What’s New (or not so new)? Information Sharing and Analysis Organizations
The EO acknowledges that organizations, including private sector participants, are “invaluable” in the collective cybersecurity of the United States. It then assigns to the Secretary of Homeland Security the duty to “strongly encourage” the formation of Information Sharing and Analysis Organizations (ISAOs). The distinction between these new ISAOs and the Sector Coordinating Councils (SCCs) that Homeland Security was called upon to involve in cybersecurity coordination by EO 13636, issued two years ago, is not entirely clear. DHS has never been short of councils to coordinate its activities. At last count there were at least seven existing councils through which DHS is to coordinate its critical infrastructure activities, including the SCCs, Government Coordinating Councils, Critical Infrastructure and Key Resources Cross-Sector Council, Regional Consortium Coordinating Council, Federal Senior Leadership Council, the State, Local, Tribal and Territorial Government Coordinating Council, and the Critical Infrastructure Partnership Advisory Council. No harm in adding another council (or more correctly, another family of councils) to the mix. Industry response to the earlier council offerings has been tepid Apparently, this time, the President is telling the DHS that he really means it.
In order to enhance the attractiveness of the ISAOs to industry, the EO envisions information sharing from government to industry as well as private data going to the government. Sharing government cyber threat data with industry has the potential to compromise sources and technical capabilities of government agencies, however, so the EO also includes numerous technical changes to earlier executive orders establishing procedures for the handling of classified information. Under the new EO, “the [National Industrial Security Program] Manual, which prescribes the rules for obtaining and maintaining access to classified information by industry, shall also prescribe arrangements necessary to permit and enable secure sharing of classified information under a designated critical infrastructure protection program to such authorized individuals and organizations as determined by the Secretary of Homeland Security.”
In short, some industry participants will be granted access to classified government cyber threat data, while others, unable for any number of reasons to qualify for clearances, will be denied access.
Preliminary Questions
While it obviously not been completely thought through, this approach does raise inevitable questions: does my bank have a security clearance, does my health insurance carrier, my grocery store? If they don’t qualify for a clearance, is my data safe with them? If my data network or data storage provider doesn’t have a clearance, should I move to a provider that does?
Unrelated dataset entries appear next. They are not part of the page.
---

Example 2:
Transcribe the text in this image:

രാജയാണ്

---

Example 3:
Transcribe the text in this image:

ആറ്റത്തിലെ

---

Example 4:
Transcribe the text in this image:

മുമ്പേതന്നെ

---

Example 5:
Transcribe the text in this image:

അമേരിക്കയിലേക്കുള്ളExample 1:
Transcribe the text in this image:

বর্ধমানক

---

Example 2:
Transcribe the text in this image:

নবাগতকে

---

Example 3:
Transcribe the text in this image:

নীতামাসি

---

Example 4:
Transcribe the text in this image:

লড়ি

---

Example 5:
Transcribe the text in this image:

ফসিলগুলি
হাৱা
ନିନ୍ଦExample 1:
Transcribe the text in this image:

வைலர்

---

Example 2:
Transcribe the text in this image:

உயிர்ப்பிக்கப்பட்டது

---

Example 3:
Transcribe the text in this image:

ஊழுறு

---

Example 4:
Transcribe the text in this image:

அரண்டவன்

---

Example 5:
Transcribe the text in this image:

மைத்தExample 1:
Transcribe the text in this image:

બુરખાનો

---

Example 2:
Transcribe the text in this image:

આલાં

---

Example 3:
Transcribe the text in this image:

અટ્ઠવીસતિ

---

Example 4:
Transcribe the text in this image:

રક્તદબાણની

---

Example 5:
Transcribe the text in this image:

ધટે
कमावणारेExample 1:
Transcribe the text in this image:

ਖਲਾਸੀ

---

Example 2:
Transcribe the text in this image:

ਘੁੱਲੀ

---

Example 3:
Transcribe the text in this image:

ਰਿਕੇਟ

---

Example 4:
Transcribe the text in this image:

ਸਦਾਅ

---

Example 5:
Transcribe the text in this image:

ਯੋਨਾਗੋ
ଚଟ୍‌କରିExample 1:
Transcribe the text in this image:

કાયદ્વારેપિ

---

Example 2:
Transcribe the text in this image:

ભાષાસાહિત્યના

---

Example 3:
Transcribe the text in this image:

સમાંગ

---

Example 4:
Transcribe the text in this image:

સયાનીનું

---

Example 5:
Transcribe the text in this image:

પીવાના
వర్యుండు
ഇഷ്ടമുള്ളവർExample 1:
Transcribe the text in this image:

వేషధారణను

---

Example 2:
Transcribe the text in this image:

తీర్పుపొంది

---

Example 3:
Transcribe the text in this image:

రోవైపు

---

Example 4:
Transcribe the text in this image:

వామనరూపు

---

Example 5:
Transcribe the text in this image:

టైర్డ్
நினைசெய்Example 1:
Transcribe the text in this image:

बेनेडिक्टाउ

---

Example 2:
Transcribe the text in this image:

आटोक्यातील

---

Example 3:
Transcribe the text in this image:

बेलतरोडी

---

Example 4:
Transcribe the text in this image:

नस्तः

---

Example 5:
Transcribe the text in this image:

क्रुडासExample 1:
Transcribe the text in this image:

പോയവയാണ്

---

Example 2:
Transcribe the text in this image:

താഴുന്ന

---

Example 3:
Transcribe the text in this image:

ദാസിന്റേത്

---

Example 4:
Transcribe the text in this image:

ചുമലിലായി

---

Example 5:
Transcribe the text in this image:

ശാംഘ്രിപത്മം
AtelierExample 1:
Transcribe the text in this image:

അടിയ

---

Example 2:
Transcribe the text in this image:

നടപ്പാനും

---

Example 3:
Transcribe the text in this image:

If my data security vendor doesn’t have a clearance, does that mean that they are not to be trusted with my data, or does it mean merely that they have fallen out of favor with a defense department security clearance vetting contractor who also may be a competitor? It’s one thing for government agencies to pick winners and losers among their own vendors. It is quite another to have the uncertain standards of the granting of security clearances underlying who succeeds and fails in the commercial marketplace.
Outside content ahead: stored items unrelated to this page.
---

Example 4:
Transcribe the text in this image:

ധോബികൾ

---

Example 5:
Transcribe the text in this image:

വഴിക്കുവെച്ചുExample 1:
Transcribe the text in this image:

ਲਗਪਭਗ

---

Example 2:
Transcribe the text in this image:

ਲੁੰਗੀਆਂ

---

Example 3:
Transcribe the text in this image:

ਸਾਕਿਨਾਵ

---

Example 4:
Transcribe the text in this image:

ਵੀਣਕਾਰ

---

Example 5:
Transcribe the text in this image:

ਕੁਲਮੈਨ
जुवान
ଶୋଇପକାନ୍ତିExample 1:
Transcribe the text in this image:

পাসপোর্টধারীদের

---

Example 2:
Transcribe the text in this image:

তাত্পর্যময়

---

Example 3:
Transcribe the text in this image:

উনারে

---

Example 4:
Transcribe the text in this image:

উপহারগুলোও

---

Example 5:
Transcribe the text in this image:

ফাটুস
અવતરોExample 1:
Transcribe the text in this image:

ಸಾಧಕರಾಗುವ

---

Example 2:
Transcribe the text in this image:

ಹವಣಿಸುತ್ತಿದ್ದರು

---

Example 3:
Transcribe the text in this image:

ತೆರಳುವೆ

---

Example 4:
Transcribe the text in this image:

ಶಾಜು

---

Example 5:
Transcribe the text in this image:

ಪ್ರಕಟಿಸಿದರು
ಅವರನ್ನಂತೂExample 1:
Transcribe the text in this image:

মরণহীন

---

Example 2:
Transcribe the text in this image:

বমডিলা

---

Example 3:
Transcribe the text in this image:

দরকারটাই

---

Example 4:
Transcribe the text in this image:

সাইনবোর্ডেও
In contrast to the detailed attention given to protection of government secrets, the direction to federal agencies with respect to privacy is ambivalent: “Agencies shall coordinate their activities under this order with their senior agency officials for privacy and civil liberties and ensure that appropriate protections for privacy and civil liberties are incorporated into such activities. Such protections shall be based upon the Fair Information Practice Principles and other privacy and civil liberties policies, principles, and frameworks as they apply to each agency’s activities.” The definition of “appropriate protections” in this context is anyone’s guess. The absence of any more detailed guidance on the extent that sharing of customer data in ISAOs should be circumscribed is raising objections from civil liberties groups.
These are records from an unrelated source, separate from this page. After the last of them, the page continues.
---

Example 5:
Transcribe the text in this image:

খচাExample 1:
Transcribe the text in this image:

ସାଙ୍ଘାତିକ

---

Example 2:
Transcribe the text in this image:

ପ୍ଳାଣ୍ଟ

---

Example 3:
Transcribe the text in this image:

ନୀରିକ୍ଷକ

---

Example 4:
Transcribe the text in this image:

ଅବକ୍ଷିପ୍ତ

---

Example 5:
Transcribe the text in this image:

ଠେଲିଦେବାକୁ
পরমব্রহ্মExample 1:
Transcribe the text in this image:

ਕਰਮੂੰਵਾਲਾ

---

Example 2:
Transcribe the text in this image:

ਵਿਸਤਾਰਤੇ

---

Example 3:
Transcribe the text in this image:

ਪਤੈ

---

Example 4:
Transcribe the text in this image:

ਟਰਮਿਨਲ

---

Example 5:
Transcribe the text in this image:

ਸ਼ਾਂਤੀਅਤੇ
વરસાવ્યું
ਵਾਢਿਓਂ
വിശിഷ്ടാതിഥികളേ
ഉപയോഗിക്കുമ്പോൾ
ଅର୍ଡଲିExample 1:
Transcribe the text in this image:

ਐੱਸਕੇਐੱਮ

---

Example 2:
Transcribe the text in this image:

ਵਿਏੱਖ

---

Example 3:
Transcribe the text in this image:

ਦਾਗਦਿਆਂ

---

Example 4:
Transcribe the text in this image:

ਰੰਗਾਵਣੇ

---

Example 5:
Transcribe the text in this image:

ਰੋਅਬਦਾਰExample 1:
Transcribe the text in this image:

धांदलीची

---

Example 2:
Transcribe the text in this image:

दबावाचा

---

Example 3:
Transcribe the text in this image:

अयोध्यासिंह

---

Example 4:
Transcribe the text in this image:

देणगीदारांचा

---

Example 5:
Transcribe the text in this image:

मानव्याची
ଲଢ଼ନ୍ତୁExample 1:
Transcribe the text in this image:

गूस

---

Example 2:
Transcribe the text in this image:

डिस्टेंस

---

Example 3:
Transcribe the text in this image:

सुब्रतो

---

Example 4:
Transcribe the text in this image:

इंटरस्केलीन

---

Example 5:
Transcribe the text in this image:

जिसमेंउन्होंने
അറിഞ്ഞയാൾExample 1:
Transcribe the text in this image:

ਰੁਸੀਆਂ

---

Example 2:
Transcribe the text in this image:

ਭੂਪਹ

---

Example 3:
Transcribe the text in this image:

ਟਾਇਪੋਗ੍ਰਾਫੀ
Last, but perhaps politically most significant, is the absence of any language that even purports to provide protections from legal liability to industry participants in data sharing arrangements that violate their representations to customers or would otherwise violate fair trade standards. SCCs in many industries, including such sensitive industries as health care, have shared successfully cybersecurity information for more than a decade without cover from lawsuits, but the absence of such liability protections is now presented as an essential precondition to data sharing in some industries. It remains to be seen whether enough industry participants will calculate the advantages of cyber threat data sharing as valuable enough to continue to do so without additional legal cover.